┌─ DATASET EXCERPTS

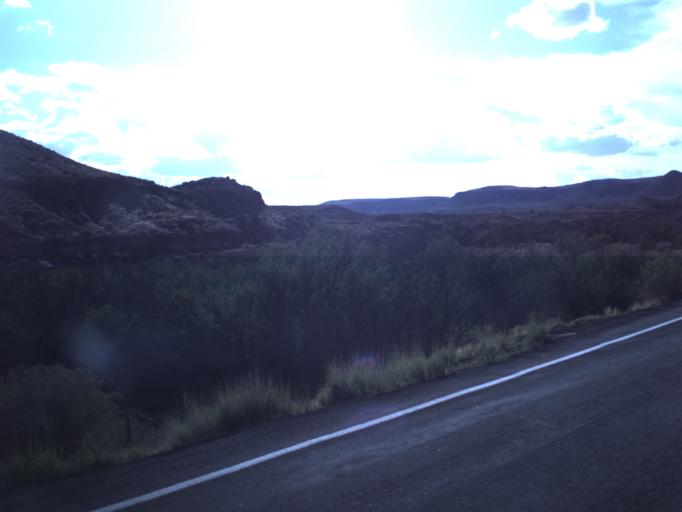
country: US
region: Utah
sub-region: San Juan County
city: Blanding
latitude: 37.3065
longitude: -109.2896
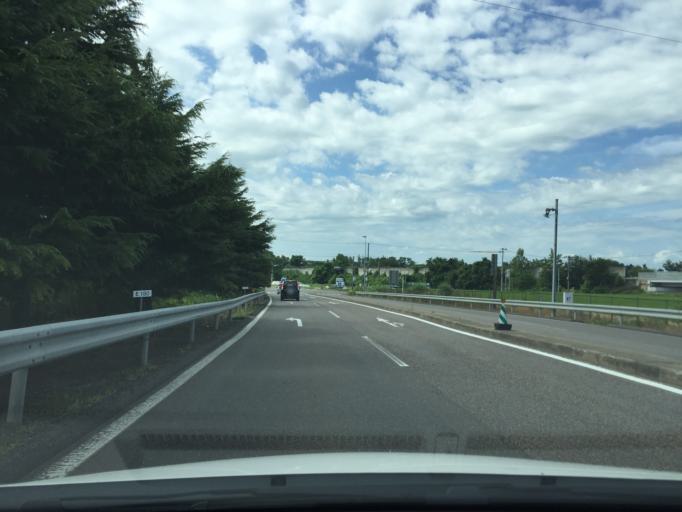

└─

Turn the lines of all the rows above into one numbered list. Skip blank lines and leave out the pictures.

= RESULT FOR THIS TASK =
1. country: US
2. region: Utah
3. sub-region: San Juan County
4. city: Blanding
5. latitude: 37.3065
6. longitude: -109.2896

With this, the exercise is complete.